Ce qui revient finalement à poser une autre question : pourquoi le Sud, et le Sud-Ouest en particulier, s'est-il pris de passion pour le ballon ovale ? Commençons par faire un sort à deux explications souvent citées. Je suis sceptique sur la pratique antérieure de la soule, car ce jeu très ancien se pratiquait surtout en Normandie et en Picardie, qui ne sont pas vraiment aujourd'hui des terres de rugby. Quant à l'influence supposée en Aquitaine de l'Angleterre, le pays qui a inventé ce sport, elle n'est guère plus convaincante : si cela était vrai, l'Aquitaine devrait aussi dominer le foot, un autre sport créé par les Anglais, ce qui n'est pas le cas.

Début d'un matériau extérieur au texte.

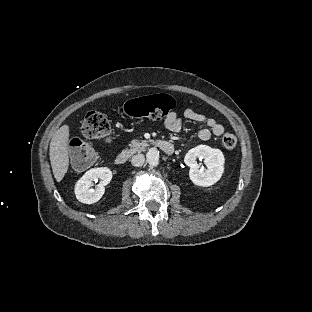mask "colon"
<instances>
[{"label":"colon","instance_id":"colon-1","mask_svg":"<svg viewBox=\"0 0 312 312\" xmlns=\"http://www.w3.org/2000/svg\"><path fill=\"white\" fill-rule=\"evenodd\" d=\"M173 98L167 94H158L132 99L123 105V114L131 117H145L147 119L160 120L168 115L173 108ZM81 133L92 139H106L111 133L109 119L98 110H90L86 113L81 124ZM237 139L234 135L228 134L223 138V145L226 149H233ZM72 159L76 164L85 167L96 159L95 152L87 147L73 149Z\"/></svg>","mask_w":312,"mask_h":312}]
</instances>
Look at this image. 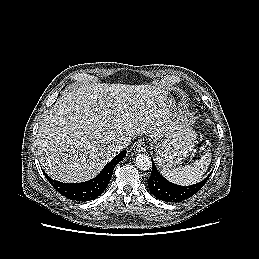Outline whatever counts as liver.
I'll return each mask as SVG.
<instances>
[{"instance_id":"1","label":"liver","mask_w":259,"mask_h":259,"mask_svg":"<svg viewBox=\"0 0 259 259\" xmlns=\"http://www.w3.org/2000/svg\"><path fill=\"white\" fill-rule=\"evenodd\" d=\"M172 99L151 85L94 83L64 91L44 115L37 155L44 171L65 183L95 177L137 135L162 138L173 124Z\"/></svg>"}]
</instances>
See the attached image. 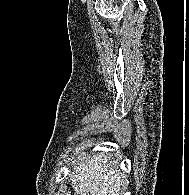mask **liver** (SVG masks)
Listing matches in <instances>:
<instances>
[{
    "instance_id": "liver-1",
    "label": "liver",
    "mask_w": 189,
    "mask_h": 195,
    "mask_svg": "<svg viewBox=\"0 0 189 195\" xmlns=\"http://www.w3.org/2000/svg\"><path fill=\"white\" fill-rule=\"evenodd\" d=\"M75 195H115L122 175L115 172L106 155L81 161L72 172Z\"/></svg>"
}]
</instances>
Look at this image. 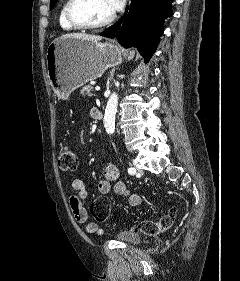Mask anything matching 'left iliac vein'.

D'autres raisons plus probantes sont avancées par les spécialistes. La météo très douce du Sud-Ouest, qui permet aux terrains de rester praticables l'hiver. La faible influence du catholicisme dans ces régions de tradition radical-socialiste, sachant que L'Eglise s'est longtemps méfiée d'un sport où les corps se touchent d'un peu trop près, et a plutôt privilégié dans ses patronages le foot et le basket. Il y a enfin, il y a surtout la culture locale, qui valorise les hommes puissants, mais aussi l'évitement -que l'on songe à la force basque ou aux courses landaises. Certains ont même établi un parallèle entre la césure Nord/Sud du rugby et d'autres lignes de partage de la France : les langues d'oil contre les langues d'oc, la culture du blé contre la culture de la vigne ou encore la pente des toits.

Si cela est vrai, si la passion pour le ballon ovale renvoie au fond à l'âme des peuples, alors Rugby a toutes les chances de rimer longtemps encore avec Midi.